● **TEXT EXCERPT**
******

But Dr. Haas isn’t just the state veterinarian within the Agency of Ag, she’s also the head of “food safety and consumer protection.” With that role, one would expect her to be informing consumers when farms violate food safety rules, especially when those violations result in contamination of the food supply.

Think again. Just look at the “consumer protection” section at the Agency’s own website (screenshot below). “Text goes here” is all they’ve got.

RegenVt found this bare webpage while seeking to find out if the Agency was alerting consumers about two recent cases of farms shipping milk in violation of antibiotic residue limits. And both shipments were not detected until AFTER they were processed and made into dairy products.

It seemed like a pretty good opportunity for Dr. Haas to put on her “food safety and consumer protection” hat, no? Instead, the silence is deafening.

But the silence ends when the enabling begins again.

Here, for example, is how Dr. Haas responded when asked how the Agency of Ag is responding to the World Health Organization’s “urgent” call for a reduction of on-farm antibiotics usage: “The reduction of farm animal antibiotic use is not a goal of the Agency…The Agency does not monitor antibiotic purchases and sales or maintain records that quantify this data.”

Data? Reduction goals? Who needs that? It’s the sound regulatory heads stuck in sand. And it’s NOT in the public’s interest.

The consumers of Vermont’s dairy products deserve better, much better. It’s time to break up the dual and conflicting roles within the Agency of Agriculture. Because it’s clear our “state veterinarian” isn’t taking her “consumer protection” job very seriously.

******

● **ASSIGNMENT A**
For each statement, say whether it agrees with the passage on the Agency of Agriculture, and quote the words that decide it: (i) the Agency's consumer protection webpage holds only the words "Text goes here"; (ii) the two milk shipments with antibiotic violations were caught before processing; (iii) Dr. Haas said the Agency keeps records of farm antibiotic sales.
● **ASSIGNMENT B**
Update the passage on the Agency of Agriculture, starting at "RegenVt found this" and ending at "enabling begins again.", so that "silence" is replaced by "quiet" each time it occurs.
● **ASSIGNMENT C**
Which sentences in the passage on the Agency of Agriculture end with a question mark? List every one.
The records are separate material and are unrelated to the passage on the Agency of Agriculture.

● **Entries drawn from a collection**
******

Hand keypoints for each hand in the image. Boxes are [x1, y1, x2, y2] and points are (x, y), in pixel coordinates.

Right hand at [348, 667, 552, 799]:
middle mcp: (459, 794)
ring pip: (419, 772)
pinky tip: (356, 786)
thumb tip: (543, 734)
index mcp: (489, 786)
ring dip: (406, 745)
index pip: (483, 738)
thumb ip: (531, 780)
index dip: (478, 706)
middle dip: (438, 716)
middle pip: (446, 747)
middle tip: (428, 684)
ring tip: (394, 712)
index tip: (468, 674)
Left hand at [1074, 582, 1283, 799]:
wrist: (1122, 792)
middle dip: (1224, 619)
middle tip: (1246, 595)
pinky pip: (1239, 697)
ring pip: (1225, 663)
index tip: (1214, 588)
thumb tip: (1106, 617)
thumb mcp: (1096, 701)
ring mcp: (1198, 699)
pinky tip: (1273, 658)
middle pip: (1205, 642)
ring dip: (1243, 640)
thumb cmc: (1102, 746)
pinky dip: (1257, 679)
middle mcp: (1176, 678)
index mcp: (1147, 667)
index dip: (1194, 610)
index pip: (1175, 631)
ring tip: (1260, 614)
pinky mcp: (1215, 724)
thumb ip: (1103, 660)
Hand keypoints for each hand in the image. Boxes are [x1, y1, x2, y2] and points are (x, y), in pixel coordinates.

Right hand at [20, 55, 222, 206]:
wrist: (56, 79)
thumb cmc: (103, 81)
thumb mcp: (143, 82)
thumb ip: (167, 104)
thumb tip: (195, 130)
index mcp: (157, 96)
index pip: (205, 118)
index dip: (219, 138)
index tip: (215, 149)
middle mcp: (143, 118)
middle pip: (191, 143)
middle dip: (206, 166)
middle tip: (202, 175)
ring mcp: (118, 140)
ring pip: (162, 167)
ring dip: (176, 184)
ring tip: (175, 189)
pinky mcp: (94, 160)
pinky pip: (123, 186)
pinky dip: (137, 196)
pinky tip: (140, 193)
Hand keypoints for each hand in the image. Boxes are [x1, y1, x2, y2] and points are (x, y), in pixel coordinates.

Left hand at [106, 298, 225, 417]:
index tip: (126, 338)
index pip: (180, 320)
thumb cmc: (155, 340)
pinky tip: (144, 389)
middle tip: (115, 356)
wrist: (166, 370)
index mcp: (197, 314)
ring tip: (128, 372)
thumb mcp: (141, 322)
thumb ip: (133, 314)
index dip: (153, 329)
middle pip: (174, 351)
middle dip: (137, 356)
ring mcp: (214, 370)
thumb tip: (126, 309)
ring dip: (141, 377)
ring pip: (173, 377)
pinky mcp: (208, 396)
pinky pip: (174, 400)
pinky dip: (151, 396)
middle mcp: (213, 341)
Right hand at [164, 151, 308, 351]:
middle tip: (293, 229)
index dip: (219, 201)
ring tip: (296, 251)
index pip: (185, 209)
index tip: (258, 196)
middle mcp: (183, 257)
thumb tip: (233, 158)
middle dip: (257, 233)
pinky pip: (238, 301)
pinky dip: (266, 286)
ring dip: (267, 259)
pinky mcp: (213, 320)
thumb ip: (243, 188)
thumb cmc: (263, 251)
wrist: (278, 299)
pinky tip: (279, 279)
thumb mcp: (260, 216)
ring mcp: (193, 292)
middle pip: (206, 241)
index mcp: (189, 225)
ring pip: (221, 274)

******

● **RESPONSE AREA A**
(i) Yes: "“Text goes here” is all they’ve got."
(ii) No: "both shipments were not detected until AFTER they were processed and made into dairy products."
(iii) No: "The Agency does not monitor antibiotic purchases and sales or maintain records that quantify this data."

● **RESPONSE AREA B**
RegenVt found this bare webpage while seeking to find out if the Agency was alerting consumers about two recent cases of farms shipping milk in violation of antibiotic residue limits. And both shipments were not detected until AFTER they were processed and made into dairy products.

It seemed like a pretty good opportunity for Dr. Haas to put on her “food safety and consumer protection” hat, no? Instead, the quiet is deafening.

But the quiet ends when the enabling begins again.

● **RESPONSE AREA C**
- "It seemed like a pretty good opportunity for Dr. Haas to put on her “food safety and consumer protection” hat, no?"
- "Data?"
- "Reduction goals?"
- "Who needs that?"